### SOURCE DOCUMENT
※

Researchers from the National Institute of Standards and Technology have reviewed the many facets of nucleic acid nanotechnology and concluded that the technology holds the most promise for bridging the world of biology and semiconductors. Although the intriguing possibilities that nucleic acid nanotechnology offers have inspired and attracted researchers worldwide, economics must be considered when predicting the impact of this nanotechnology, the researchers emphasized.

(Funded in part by the National Science Foundation and the U.S. Department of Energy)

Researchers from Drexel University and the University of Pennsylvania have developed a special coating that could help curtail the increasing electromagnetic interference that comes with the proliferation of electronic devices. The researchers discovered that combining MXene, a two-dimensional material they discovered more than a decade ago, with a conductive element, called vanadium, in a polymer solution produces a coating that can absorb, entrap, and dissipate the energy of electromagnetic waves at greater than 90% efficiency.

(Funded in part by the National Institutes of Health)

※

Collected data
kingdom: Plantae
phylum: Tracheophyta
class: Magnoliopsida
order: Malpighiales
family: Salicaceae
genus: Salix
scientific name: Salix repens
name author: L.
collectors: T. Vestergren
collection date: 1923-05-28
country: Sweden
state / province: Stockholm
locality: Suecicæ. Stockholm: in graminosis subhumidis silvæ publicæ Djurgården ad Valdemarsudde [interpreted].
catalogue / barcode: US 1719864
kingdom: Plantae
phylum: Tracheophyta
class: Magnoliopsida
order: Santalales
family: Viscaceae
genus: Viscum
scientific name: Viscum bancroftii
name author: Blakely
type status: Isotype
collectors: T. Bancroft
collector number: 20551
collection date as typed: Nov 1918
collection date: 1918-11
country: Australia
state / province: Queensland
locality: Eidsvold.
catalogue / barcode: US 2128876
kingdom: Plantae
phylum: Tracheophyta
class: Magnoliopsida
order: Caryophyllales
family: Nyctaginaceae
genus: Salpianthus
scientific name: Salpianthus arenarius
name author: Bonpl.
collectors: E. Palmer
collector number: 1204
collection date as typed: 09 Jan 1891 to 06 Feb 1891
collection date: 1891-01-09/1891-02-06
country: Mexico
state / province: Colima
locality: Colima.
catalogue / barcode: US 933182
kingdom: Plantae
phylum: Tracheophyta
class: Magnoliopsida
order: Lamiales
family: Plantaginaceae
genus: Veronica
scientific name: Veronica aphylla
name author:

※

### ASSIGNED TASK A
Answer these questions from the research summaries:
(i) Researchers from which institute reviewed nucleic acid nanotechnology?
(ii) What conductive element is combined with MXene in the coating?
(iii) At what efficiency can the coating dissipate the energy of electromagnetic waves?
### ASSIGNED TASK B
Name every university, institute, foundation, or government body mentioned in the research summaries.
### ASSIGNED TASK C
Translate this sentence from the research summaries into Spanish: "Researchers from Drexel University and the University of Pennsylvania have developed a special coating that could help curtail the increasing electromagnetic interference that comes with the proliferation of electronic devices."

### ANSWER SPACE A
(i) The National Institute of Standards and Technology
(ii) Vanadium
(iii) Greater than 90%

### ANSWER SPACE B
National Institute of Standards and Technology
National Science Foundation
U.S. Department of Energy
Drexel University
University of Pennsylvania
National Institutes of Health

### ANSWER SPACE C
Investigadores de la Universidad Drexel y de la Universidad de Pensilvania han desarrollado un recubrimiento especial que podría ayudar a frenar la creciente interferencia electromagnética que acompaña a la proliferación de dispositivos electrónicos.